• **About this exercise**
Copy out, word for word, the lines of the records from the one containing "ROHDEMUSIK.DE" through the end of the records.

(Stored entries)
[Start of Attachment]
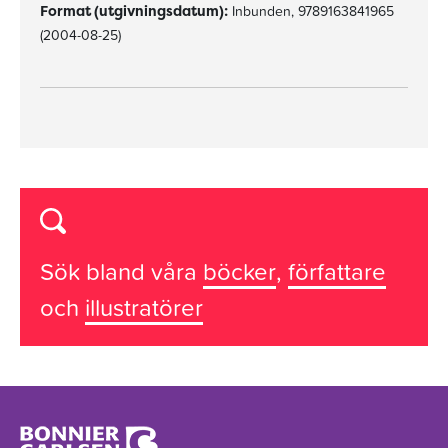
Format (utgivningsdatum):
Inbunden, 9789163841965
(2004-08-25)
Sök bland våra
böcker
,
författare
och
illustratörer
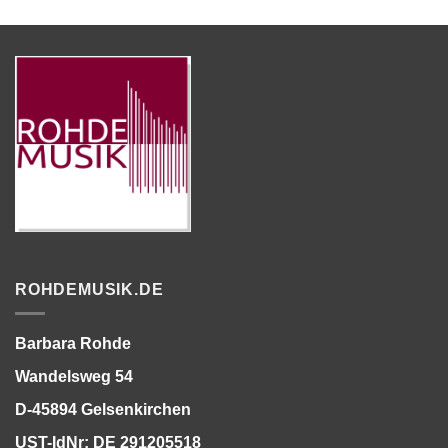
ROHDEMUSIK.DE
Barbara Rohde
Wandelsweg 54
D-45894 Gelsenkirchen
UST-IdNr: DE 291205518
[End of Attachment]
• **Task answer**
ROHDEMUSIK.DE
Barbara Rohde
Wandelsweg 54
D-45894 Gelsenkirchen
UST-IdNr: DE 291205518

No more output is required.